Member of the French Senate for Dordogne
- In office 1998–2020

Mayor of Ribérac
- In office 1971–2001

Personal details
- Born: 27 April 1939 (age 86) Bordeaux, France
- Party: Socialist Party La République En Marche!
- Profession: Physician

= Bernard Cazeau =

French politician

Bernard Cazeau (born 27 April 1939 in Bordeaux) is a member of the Senate of France, representing the Dordogne department. He was a member of the Socialist Party, and moved to LREM in 2017.

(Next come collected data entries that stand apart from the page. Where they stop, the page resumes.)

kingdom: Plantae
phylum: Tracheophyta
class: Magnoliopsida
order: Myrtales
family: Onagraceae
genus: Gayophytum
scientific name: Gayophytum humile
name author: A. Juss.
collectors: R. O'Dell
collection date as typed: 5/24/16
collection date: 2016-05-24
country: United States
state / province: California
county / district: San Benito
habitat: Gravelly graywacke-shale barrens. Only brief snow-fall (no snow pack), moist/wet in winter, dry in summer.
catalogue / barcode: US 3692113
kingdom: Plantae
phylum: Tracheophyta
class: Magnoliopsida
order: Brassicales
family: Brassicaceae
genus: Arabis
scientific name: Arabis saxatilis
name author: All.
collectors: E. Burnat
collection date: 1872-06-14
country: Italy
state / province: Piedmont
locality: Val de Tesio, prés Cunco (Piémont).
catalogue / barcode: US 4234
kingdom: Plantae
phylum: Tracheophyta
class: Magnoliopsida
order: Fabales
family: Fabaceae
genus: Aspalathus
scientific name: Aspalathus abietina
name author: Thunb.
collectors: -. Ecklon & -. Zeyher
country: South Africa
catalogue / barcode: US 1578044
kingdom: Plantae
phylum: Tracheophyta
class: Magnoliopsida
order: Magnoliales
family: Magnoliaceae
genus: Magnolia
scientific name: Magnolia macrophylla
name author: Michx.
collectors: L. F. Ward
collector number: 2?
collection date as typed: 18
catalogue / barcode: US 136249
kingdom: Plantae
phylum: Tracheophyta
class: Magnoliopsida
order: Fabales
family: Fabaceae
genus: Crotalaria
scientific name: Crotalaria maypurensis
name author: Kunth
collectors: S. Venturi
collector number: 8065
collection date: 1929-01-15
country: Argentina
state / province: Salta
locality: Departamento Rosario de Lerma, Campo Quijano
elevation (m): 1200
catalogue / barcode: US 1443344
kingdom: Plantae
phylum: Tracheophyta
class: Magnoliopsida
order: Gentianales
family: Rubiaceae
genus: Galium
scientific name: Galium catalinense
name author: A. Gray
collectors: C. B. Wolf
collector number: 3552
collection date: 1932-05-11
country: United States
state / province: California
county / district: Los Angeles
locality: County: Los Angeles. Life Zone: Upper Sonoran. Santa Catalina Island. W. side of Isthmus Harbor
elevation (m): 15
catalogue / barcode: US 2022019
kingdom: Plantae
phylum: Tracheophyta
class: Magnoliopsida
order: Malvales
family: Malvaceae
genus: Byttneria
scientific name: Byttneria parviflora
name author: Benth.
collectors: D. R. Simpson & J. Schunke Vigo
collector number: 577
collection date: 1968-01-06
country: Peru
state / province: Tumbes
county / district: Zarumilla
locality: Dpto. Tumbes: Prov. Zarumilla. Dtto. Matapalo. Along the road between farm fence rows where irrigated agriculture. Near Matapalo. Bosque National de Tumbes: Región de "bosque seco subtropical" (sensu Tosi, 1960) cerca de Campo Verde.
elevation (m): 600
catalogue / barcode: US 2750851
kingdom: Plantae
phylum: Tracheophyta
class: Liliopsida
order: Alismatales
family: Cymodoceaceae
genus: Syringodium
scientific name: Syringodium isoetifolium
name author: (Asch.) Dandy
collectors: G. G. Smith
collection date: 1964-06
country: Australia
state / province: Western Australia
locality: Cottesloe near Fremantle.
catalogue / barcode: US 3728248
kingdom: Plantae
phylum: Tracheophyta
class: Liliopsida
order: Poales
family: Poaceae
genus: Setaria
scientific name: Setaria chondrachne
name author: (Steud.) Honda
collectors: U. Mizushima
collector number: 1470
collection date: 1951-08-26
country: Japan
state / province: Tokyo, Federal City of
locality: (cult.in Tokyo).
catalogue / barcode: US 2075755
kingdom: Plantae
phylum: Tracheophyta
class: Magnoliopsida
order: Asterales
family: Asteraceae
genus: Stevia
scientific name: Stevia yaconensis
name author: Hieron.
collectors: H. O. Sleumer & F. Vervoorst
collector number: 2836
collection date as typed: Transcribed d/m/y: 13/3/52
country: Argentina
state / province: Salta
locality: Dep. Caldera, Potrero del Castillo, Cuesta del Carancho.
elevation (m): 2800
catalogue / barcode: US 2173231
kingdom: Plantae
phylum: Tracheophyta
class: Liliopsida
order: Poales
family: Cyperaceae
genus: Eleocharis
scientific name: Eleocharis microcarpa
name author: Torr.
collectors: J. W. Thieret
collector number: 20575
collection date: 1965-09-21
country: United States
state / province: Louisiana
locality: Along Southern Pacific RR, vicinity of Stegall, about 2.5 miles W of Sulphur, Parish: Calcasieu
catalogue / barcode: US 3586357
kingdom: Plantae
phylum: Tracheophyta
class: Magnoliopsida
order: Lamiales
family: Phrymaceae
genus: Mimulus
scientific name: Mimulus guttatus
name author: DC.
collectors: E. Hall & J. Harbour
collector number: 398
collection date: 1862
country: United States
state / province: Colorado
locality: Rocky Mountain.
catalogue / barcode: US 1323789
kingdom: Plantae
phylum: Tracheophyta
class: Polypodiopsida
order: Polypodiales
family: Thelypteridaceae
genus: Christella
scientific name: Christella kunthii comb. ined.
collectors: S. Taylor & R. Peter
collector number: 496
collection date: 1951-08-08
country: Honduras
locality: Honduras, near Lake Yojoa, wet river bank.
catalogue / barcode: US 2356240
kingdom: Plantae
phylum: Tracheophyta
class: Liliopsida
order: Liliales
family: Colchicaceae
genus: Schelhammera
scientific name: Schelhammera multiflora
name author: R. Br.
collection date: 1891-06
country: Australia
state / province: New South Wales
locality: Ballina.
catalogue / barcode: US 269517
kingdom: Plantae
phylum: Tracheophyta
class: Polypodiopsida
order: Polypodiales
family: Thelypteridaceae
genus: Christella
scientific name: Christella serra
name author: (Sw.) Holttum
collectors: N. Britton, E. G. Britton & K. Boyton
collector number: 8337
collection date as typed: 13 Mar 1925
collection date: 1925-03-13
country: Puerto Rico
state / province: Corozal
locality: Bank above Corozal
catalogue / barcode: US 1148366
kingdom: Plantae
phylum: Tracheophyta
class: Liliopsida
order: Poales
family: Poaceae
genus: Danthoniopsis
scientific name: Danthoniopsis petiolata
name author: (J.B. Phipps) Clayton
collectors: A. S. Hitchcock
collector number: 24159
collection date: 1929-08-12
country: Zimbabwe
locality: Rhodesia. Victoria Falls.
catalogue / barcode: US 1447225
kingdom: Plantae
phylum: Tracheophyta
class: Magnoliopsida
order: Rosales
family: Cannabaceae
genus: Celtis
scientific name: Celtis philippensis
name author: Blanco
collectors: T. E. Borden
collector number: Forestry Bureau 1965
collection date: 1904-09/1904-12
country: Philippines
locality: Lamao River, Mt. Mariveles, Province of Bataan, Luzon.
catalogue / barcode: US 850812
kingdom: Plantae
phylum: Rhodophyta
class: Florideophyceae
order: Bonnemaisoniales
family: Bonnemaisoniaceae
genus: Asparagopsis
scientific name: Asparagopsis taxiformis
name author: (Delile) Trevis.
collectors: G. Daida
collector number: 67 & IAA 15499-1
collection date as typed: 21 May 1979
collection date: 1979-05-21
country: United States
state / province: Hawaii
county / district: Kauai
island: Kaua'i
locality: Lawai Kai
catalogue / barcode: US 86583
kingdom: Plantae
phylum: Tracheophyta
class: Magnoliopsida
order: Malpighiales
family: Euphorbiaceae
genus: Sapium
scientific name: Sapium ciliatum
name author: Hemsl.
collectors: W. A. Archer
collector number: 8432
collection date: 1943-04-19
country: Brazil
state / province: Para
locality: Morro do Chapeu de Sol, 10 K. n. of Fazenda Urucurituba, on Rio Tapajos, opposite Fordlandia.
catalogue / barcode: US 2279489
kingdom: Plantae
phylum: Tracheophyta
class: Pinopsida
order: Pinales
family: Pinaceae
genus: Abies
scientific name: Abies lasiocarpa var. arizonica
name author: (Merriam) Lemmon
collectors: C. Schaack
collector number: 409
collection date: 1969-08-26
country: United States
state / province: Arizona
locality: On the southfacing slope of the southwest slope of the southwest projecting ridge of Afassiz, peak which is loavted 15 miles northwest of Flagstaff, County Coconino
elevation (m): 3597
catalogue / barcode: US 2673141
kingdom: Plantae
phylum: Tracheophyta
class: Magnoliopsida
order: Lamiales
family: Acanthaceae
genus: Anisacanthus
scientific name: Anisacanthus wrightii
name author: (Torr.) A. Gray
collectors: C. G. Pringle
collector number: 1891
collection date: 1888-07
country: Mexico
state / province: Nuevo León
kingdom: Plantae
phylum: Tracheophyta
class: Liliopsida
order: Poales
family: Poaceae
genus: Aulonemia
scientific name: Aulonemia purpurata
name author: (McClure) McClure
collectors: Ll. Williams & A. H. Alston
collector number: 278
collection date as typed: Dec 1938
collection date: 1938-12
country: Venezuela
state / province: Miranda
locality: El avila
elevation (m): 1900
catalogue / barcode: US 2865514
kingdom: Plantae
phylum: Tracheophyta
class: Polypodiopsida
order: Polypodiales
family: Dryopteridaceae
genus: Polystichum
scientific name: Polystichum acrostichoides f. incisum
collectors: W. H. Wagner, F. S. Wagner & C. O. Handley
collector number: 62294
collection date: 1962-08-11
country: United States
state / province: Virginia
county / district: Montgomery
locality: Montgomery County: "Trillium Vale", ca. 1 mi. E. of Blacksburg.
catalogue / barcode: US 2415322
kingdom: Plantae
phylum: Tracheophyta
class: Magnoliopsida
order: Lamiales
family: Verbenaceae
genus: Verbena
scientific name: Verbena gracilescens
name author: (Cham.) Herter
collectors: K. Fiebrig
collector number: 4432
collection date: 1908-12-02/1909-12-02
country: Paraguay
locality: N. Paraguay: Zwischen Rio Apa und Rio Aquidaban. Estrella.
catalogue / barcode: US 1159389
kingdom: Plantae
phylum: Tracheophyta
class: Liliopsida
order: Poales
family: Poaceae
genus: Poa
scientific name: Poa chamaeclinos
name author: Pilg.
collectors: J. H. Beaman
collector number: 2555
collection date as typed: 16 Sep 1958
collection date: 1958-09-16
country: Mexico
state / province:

In addition to his role in the Senate, Cazeau has been serving as member of the Dutch delegation to the Parliamentary Assembly of the Council of Europe since 2017. As member of the Alliance of Liberals and Democrats for Europe, he is currently a member of the Committee on Social Affairs, Health and Sustainable Development and the Sub-Committee on Public Health and Sustainable Development.

==Biography==
A doctor by profession in Ribérac, Bernard Cazeau became mayor in 1971, a position he held until 2001. In 1976, he became a general councilor for the canton of Ribérac and remained in office until 2015. He then served as president of the Dordogne General Council from 1994 to 2015, after having been its vice-president from 1982 to 1992. From 1977 to 1998, he sat on the Aquitaine Regional Council, serving as vice-president from 1982 to 1985 under the presidency of Philippe Madrelle.

He is a senator for the Dordogne, elected on September 27, 1998, then re-elected on September 21, 2008, and September 28, 2014. In the latter election, both Socialist Party (France), Claude Bérit-Débat and himself, retained their seats with over 55% of the vote in the second round.

He was also president of EPIDOR, the public territorial institution for the Dordogne (river) basin, from 1994 to June 2015.

In 2015, he did not run for re-election as departmental councilor, and Germinal Peiro succeeded him as head of the department.

He endorsed Emmanuel Macron in the 2017 presidential election, then joined his party, Renaissance (French political party), that same year. In the Senate, he left the Socialist group to join La République en Marche.

He will not be running for re-election in the 2020 French Senate election.